In the early days of Pakistan, Quaid-i-Azam clearly articulated the role of the military in the
following words: “Do not forget that the armed forces are the servants of the people. You do
not make national policy; it is we, the civilians, who decide these issues and it is your duty
to carry out these tasks with which you are entrusted.”
Leadership Void
Soon after independence, in 1948, the Father of the Nation and the first Governor-General,
Quaid-i-Azam Muhammad Ali Jinnah, passed away. Thus, a leadership void was created
after just one year of the country's establishment. The first Prime Minister of Pakistan,
Liaquat Ali Khan, who was Quaid's right hand lieutenant, was also assassinated in 1951.
About the rest of the leadership lot, the Quaid had ruefully remarked that “he had false
coins in his pocket.”
Weak Institutions
After independence, Pakistan had to start from scratch. There was no established
parliament, no civil secretariat, no supreme court, no central bank and no organised armed
forces. There was a paucity of competent parliamentarians. The proportion of the Indian
Civil Service officers who opted for Pakistan was small. The same was true of the higher
judiciary. Unlike other institutions, the proportion of Muslims in the Indian Army was
comparatively substantial, i.e., 33 per cent. This is also one of the reasons why the armed
forces of Pakistan assumed greater importance right in the beginning and were better
established than other institutions of the state.
Present Situation
Presently, however, the situation is different. Pakistan's political leadership is more mature
and political parties are better established. The country has developed a middle class, an
active civil society, a vibrant media and an independent judiciary. Whenever required,
Parliament is getting briefing on security matters from the Services Chiefs and decisions are
taken through consensus. Although military enjoys autonomy in its internal affairs,
somewhat healthy civil-military relations exist. The Army is more deeply involved now than
a decade ago in support of activities for the civilian government: law-and-order tasks; relief
and rescue operations after natural disasters; the use of its organisational and technological
resources for public welfare projects; greater induction of its personnel in civilian
institutions; anti-terrorist activities; and containing narcotics trafficking.

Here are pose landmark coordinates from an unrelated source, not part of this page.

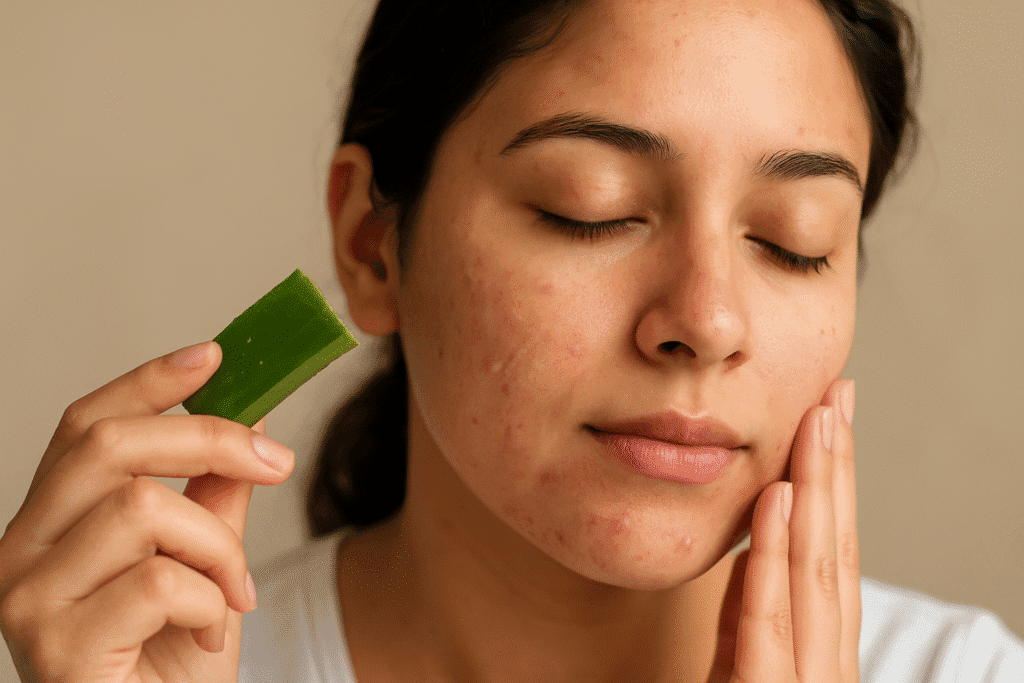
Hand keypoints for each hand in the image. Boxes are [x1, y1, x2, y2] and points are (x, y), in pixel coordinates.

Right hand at [0, 341, 294, 682]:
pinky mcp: (54, 647)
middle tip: (278, 462)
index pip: (84, 425)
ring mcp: (27, 599)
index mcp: (50, 522)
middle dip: (213, 440)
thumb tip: (249, 417)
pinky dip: (209, 601)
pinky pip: (159, 580)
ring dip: (219, 548)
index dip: (148, 383)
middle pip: (111, 445)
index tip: (214, 354)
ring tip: (233, 595)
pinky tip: (210, 634)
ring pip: (145, 507)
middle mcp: (19, 551)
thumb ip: (214, 494)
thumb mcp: (205, 562)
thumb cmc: (173, 662)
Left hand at [727, 378, 858, 681]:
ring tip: (815, 423)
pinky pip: (766, 621)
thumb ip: (751, 613)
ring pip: (816, 574)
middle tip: (835, 396)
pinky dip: (773, 556)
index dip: (836, 484)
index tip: (832, 418)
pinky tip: (775, 497)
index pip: (835, 555)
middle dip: (836, 469)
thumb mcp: (740, 661)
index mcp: (820, 651)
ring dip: (816, 492)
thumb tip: (756, 547)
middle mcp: (826, 664)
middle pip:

A National Action Plan (NAP) was jointly formulated by the political parties and the armed
forces to win the war in the cities. Speaking to Russian magazine Sputnik, DG ISPR
conceded that only a part of the plan has so far been implemented while the rest remains
stalled due to ‘political challenges’. There is a need to correctly define the political
challenges. The major challenge is the pressure from the religio-political parties which are
strongly opposed to any government regulation or external oversight of the madrassas.

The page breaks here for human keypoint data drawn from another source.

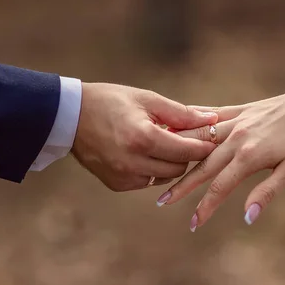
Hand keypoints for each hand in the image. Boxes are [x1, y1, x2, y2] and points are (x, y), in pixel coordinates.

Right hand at [72, 83, 217, 190]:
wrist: (69, 117)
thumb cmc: (110, 101)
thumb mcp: (147, 99)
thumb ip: (181, 113)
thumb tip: (212, 119)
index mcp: (142, 138)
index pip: (187, 150)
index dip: (205, 145)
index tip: (215, 138)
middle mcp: (133, 162)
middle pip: (179, 167)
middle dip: (187, 153)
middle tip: (186, 137)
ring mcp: (124, 177)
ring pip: (165, 177)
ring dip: (170, 162)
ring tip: (163, 142)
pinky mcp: (117, 185)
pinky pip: (148, 181)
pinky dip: (153, 169)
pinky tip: (145, 152)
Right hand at [155, 85, 284, 230]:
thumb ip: (267, 193)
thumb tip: (247, 218)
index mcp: (248, 156)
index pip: (219, 187)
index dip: (205, 207)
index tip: (193, 224)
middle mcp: (236, 138)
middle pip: (202, 166)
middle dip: (182, 186)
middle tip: (163, 202)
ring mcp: (237, 121)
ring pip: (201, 141)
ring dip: (182, 156)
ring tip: (164, 167)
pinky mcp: (242, 110)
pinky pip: (212, 117)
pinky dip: (195, 126)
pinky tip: (181, 128)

They also reject any revision of the mainstream educational curricula to remove hate
material and introduce tolerance. The army has to support the government in blocking the
two major sources of the spread of extremist ideas.
There has to be full cooperation between the army and the civilian governments at the
centre and the provinces. Similarly, Rangers and Police, and military and civilian intelligence
agencies have to work together rather than work at cross purposes. Terrorists will have a
field day if a tug of war was to ensue between governments led by the mainstream parties
and the establishment or if there is disregard for civilian institutions by the military-
controlled intelligence and law enforcement agencies.
The civilian institutions have to play a major role in the war against urban terrorism. What
one sees happening vis-a-vis the delay in setting up of NACTA indicates a trend which is not
healthy. The arrest of a policeman by Rangers after raiding a police station and his
subsequent release is also an indication of the malaise. One also does not expect military
commanders to issue statements with political implications.